(Text section Opens)

Honestly, we really need to bring back the proper insult. I feel we’ve just let things devolve to the simplest form, and in doing so took hairspray flame napalm to an entire Who-Ville world of possibility.
Today’s parking lot fights over a spot are so predictable.
“Hey! That was my spot, I was waiting for it!”
“Hey, Fuck you!”
“WHAT? No, Fuck YOU!”
I mean, has it deteriorated so exceedingly far that both sides of a fight use the same coup d'etat thereby making the entire conflict end on what is unfortunately a tone of agreement, don’t you think? Yeah, fuck you too. So they’ve decided they should each receive a fuck, but does that leave anyone thinking later… HOW COULD HE SAY THAT TO ME?
Those words just aren’t haunting to anyone. Now this one, this one is bound to get someone – and by someone, I mean the only person I’m certain reads any of this:
“You egg, you fry of treachery.” (or at least were collected by said Treachery).

(Text section Closes)
(Data excerpts Opens)

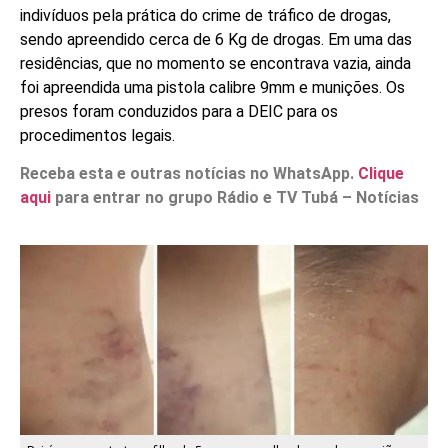
indivíduos pela prática do crime de tráfico de drogas,
sendo apreendido cerca de 6 Kg de drogas. Em uma das
residências, que no momento se encontrava vazia, ainda
foi apreendida uma pistola calibre 9mm e munições. Os
presos foram conduzidos para a DEIC para os
procedimentos legais.
Receba esta e outras notícias no WhatsApp.
Clique
aqui
para entrar no grupo Rádio e TV Tubá – Notícias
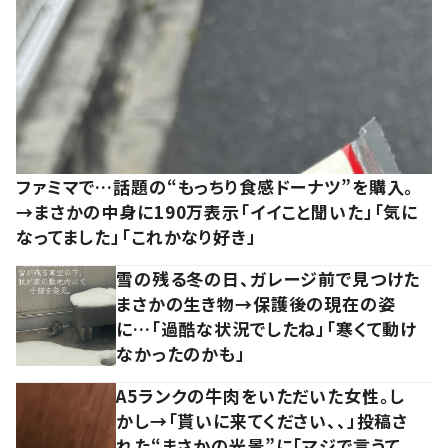
ファミマで…話題の“もっちり食感ドーナツ”を購入。
→まさかの中身に190万表示「イイこと聞いた」「気に
なってました」「これかなり好き」
雪の残る冬の日、ガレージ前で見つけた
まさかの生き物→保護後の現在の姿
に…「過酷な状況でしたね」「寒くて動け
なかったのかも」
A5ランクの牛肉をいただいた女性。し
かし→「貰いに来てください、、」投稿さ
れた“まさかの光景”に「マジで言うて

(Data excerpts Closes)

Your task =>
In the text on bringing back the proper insult, what line is offered as one that is bound to get someone?

Reply =>
"You egg, you fry of treachery."